Mit großer Wucht und großer Verspätung hat die
Debatte über den demografischen Wandel die Volkshochschulen,
Stiftungen, Talkshows und Parlamente erfasst. Gerade einmal
fünf Jahre sind vergangen, seit die Jungunternehmer der New
Economy gefeiert wurden, nun gilt das öffentliche Interesse
der Generation Golfplatz statt der Generation Golf. Nie waren so
viele grauhaarige Models auf Plakatwänden und in Werbespots zu
sehen, die Bundesregierung bringt ein Gesetz gegen
Altersdiskriminierung auf den Weg. Auf dem Arbeitsmarkt haben es
die über 50-Jährigen nach wie vor extrem schwer, doch
immerhin zeichnet sich in vielen Personalabteilungen langsam ein
Umdenken ab.
Vor allem wächst das öffentliche
Bewusstsein dafür, dass der Doppeltrend aus Alterung und
Bevölkerungsrückgang in Zukunft viel mehr ändern
wird als nur die Höhe der Renten: Wir werden anders wohnen,
anders reisen, anders Auto fahren, anders arbeiten, anders lieben
und anders essen, wenn Deutschland in die Jahre kommt. Schulen und
Universitäten werden sich umstellen müssen und neue
Angebote für Rentner und ältere Berufstätige
erfinden müssen. Die Verteilungsdebatte, der Konflikt zwischen
Arm und Reich, wird sich mit der neuen Generation von Erben
verschieben. Die Unternehmen werden sich Strategien gegen einen
Mangel an jüngeren Fachkräften und für die bessere
Integration von Älteren überlegen müssen. Die
Haltung zur Familie hat sich bereits spürbar verändert.
Die ideologischen Fronten sind nicht mehr so starr wie früher:
Konservative freunden sich mit der Idee von Ganztagsschulen und
Fremdbetreuung an, und bei der politischen Linken steht die
Kleinfamilie längst nicht mehr unter Verdacht, Hort von
Spießigkeit zu sein.
Weil die Alterung der Gesellschaft so viele
unterschiedliche Bereiche des Lebens betrifft, führte die
Stadt Bielefeld kürzlich als erste deutsche Kommune eine
Demografiebeauftragte ein.

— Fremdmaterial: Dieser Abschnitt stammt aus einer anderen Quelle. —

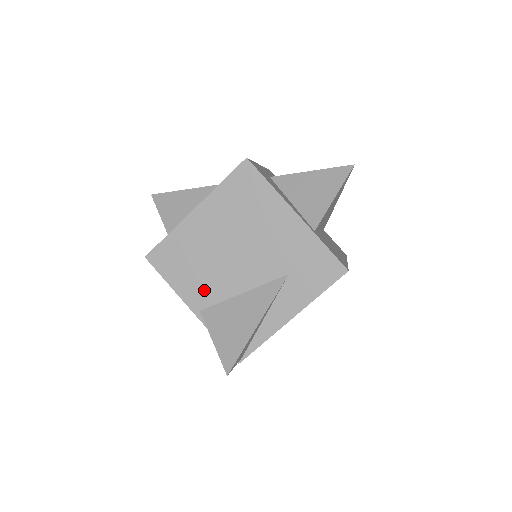
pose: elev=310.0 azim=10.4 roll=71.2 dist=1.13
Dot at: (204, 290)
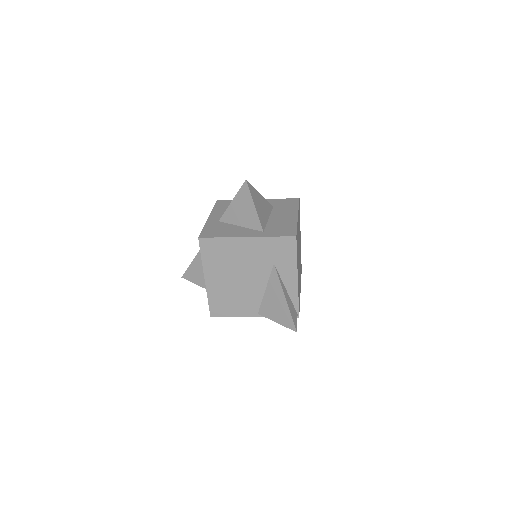
Dot at: (249, 305)
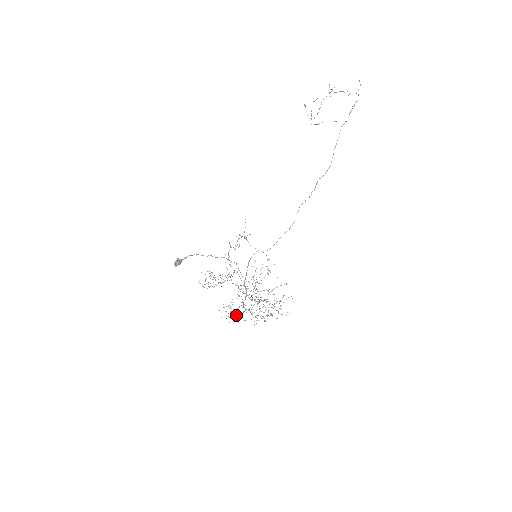
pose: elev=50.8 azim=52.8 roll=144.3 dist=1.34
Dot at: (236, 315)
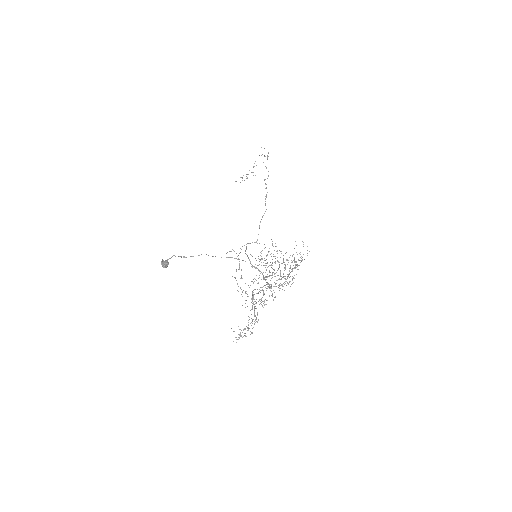
Dot at: occluded
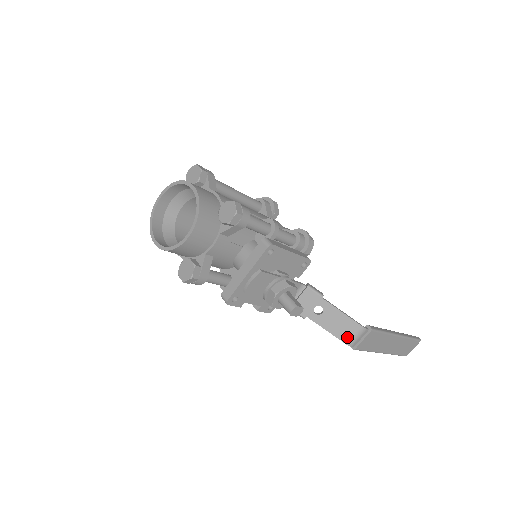
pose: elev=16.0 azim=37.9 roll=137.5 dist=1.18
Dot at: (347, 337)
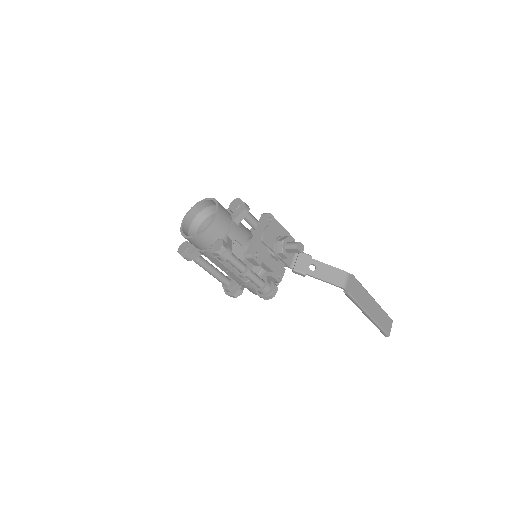
Dot at: (339, 282)
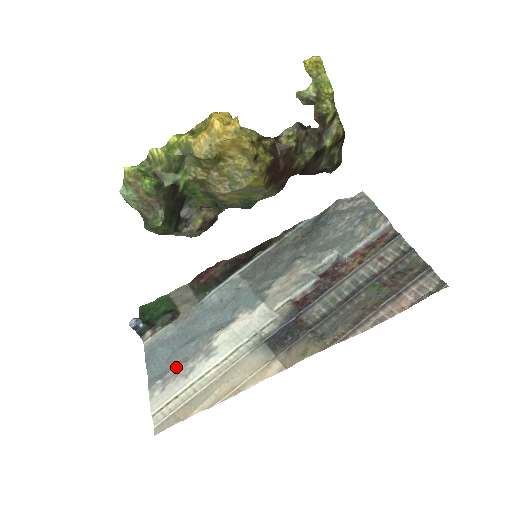
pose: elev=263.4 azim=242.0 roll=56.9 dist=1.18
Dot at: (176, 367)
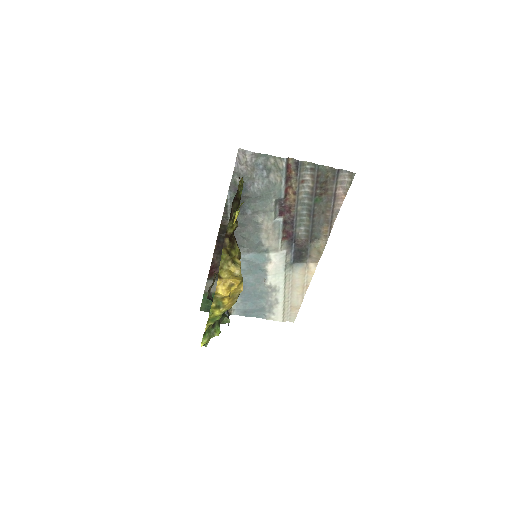
Dot at: (267, 306)
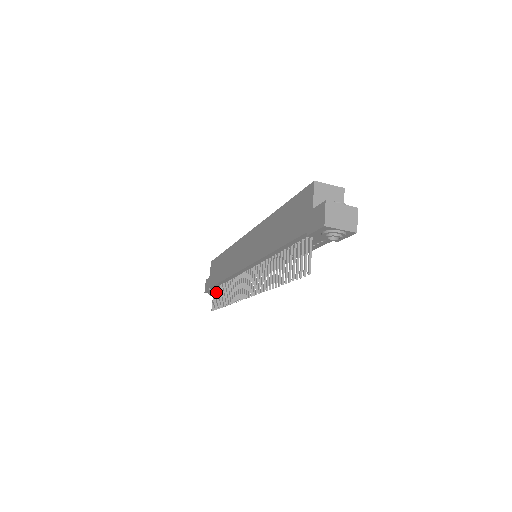
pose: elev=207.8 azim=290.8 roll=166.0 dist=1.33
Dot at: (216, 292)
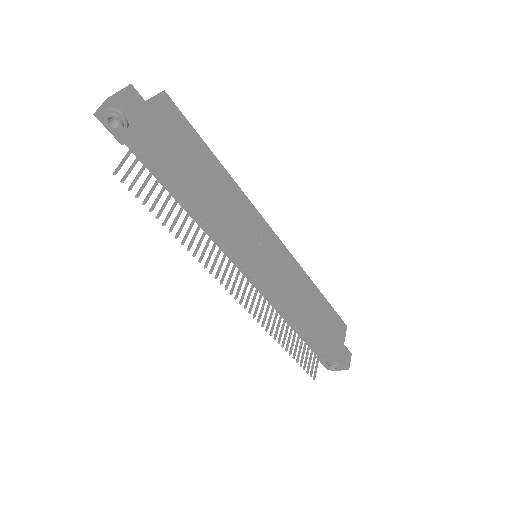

So schlagen sich die großen
gesellschaftlichen Diskussionen in Institutionen nieder: In den
80er-Jahren brachte die Ökologiedebatte die Umweltbeauftragten
hervor und der Feminismus die Frauenbeauftragten - jetzt sind die
Demografiebeauftragten dran.
Gleichwohl sind Politik, Öffentlichkeit
und auch die Alten selbst noch mitten in einem Lernprozess. Die
Darstellung alter Menschen ist vielfach klischeehaft geblieben,
auch wenn statt pflegebedürftiger alter Frauen nun eher
braungebrannte sportliche Paare beim Segeln oder Fahrradfahren zu
sehen sind. Und bis heute ist das Alter trotz aller
öffentlichen Debatten auch ein Tabuthema geblieben: Nach dem
Geburtsjahr von anderen fragt man nicht, beim eigenen Alter wird
gern geschummelt. Vor allem machen viele der Älteren nicht nur
anderen, sondern auch sich selbst etwas vor. Bei einer Umfrage im
Auftrag von infratest dimap von über 50-Jährigen
erklärten kürzlich 72 Prozent der Befragten, sie
würden jünger aussehen, als sie sind. Was sich beim
Einzelnen noch als Zeichen von Vitalität und Lebensfreude
deuten ließe, ist bei der Mehrheit eher ein Indiz für
kollektiven Realitätsverlust. Sich jünger zu fühlen,
als die Jahre sagen -- das bedeutet nichts anderes als: Nein, so
wie die anderen 60-Jährigen bin ich nicht. Alt sind immer nur
die anderen.
Noch wird nach Rollenmodellen gesucht und
beispielsweise über passende Kleidung oder ein angemessenes
Auftreten diskutiert: Ist es peinlich oder sympathisch, wenn Eltern
um die 50 mit ihrem Sohn oder ihrer Tochter in die Disco wollen?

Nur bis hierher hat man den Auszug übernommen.